TEXT EXCERPT
_ _ _
In my current project, the rate-limiting step of a simulation model is evaluating the element-wise exponential of a vector with about N = 30,000 elements:
# Julia MWE
using Random
trials = 10^4 # number of exponentials
N = 3*10^4 # size of vector
U = 2e4/50 * rand(N) # example values whose exponentials I need
t0 = time()
for n = 1:trials
V = Base.Math.exp_fast.(-U);
end
t1 = time()
println(t1 - t0)
This takes about 3.5s on my machine, which is not bad. However, the same thing takes only 0.7s in Matlab:
% MATLAB MWE
trials = 10^4;
N = 3*10^4;
U = 2e4/50 * rand(N,1);
tic
for n = 1:trials
V = exp(-U);
end
toc
I’m reluctant to translate my code from Julia to Matlab just for a faster element-wise exponential. However, I’m out of ideas to speed up the Julia code, and given the number of simulations I’m running, that 5x speed-up is pretty compelling.
Any suggestions?
ADM
P.S. versioninfo() output for Julia is below, and please let me know if any additional information would help.
_ _ _
DATA SHOWN
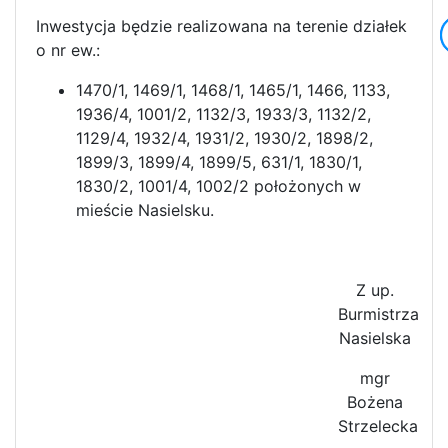
Inwestycja będzie realizowana na terenie działek
o nr ew.:
1470/1, 1469/1, 1468/1, 1465/1, 1466, 1133,
1936/4, 1001/2, 1132/3, 1933/3, 1132/2,
1129/4, 1932/4, 1931/2, 1930/2, 1898/2,
1899/3, 1899/4, 1899/5, 631/1, 1830/1,
1830/2, 1001/4, 1002/2 położonych w
mieście Nasielsku.
Z up.
Burmistrza
Nasielska
mgr
Bożena
Strzelecka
_ _ _
ACTIVITY LIST
1) In the post on Julia's element-wise exponential, condense the paragraph beginning "I'm reluctant to translate my code" into a short bulleted list that keeps its main points.
2) Continue the post on Julia's element-wise exponential, picking up after its final sentence.

WRITTEN RESPONSES
1)
- The writer doesn't want to move the code from Julia to Matlab only for a faster element-wise exponential.
- They have no more ideas for making the Julia code faster.
- Because they run so many simulations, Matlab's roughly 5x speed-up is very appealing.

2)
julia> @time for n = 1:trials
V = Base.Math.exp_fast.(-U);
end
1.313019 seconds (88.98 k allocations: 4.472 GiB, 5.01% gc time)
julia> @time for n = 1:trials
V = Base.Math.exp_fast.(.-U);
end
1.186579 seconds (178.58 k allocations: 2.243 GiB, 2.89% gc time, 2.46% compilation time)
julia> @time for n = 1:trials
V = @turbo exp.(.-U);
end
0.256981 seconds (88.98 k allocations: 2.237 GiB, 7.41% gc time)
Around a 5x speedup, but I have AVX512
julia> versioninfo()
Julia Version 1.10.0-DEV.250
Commit 516b097bd7 (2022-12-31 17:57 UTC)
Platform Info:
OS: Linux (x86_64-redhat-linux)
CPU: 8 Ă— 11th Gen Intel(R) Core(TM) i7-1165G7 @ 2.80GHz
WORD_SIZE: 64
LIBM: libopenlibm
LLVM: libLLVM-14.0.6 (ORCJIT, tigerlake)
Matlab uses multiple threads by default for vector operations. Julia does not.
(You can tell Julia to use multiple threads, e.g. with LoopVectorization’s @tturbo macro and starting Julia with threads, but it usually going to be more efficient to parallelize at a coarser level: parallelize loops that do more work in the loop body than a single elementary “vectorized” operation. For that matter, the traditional “vectorized” style of Matlab leaves a lot of performance on the table, because it involves allocating lots of temporary vectors and doing too little work per iteration.)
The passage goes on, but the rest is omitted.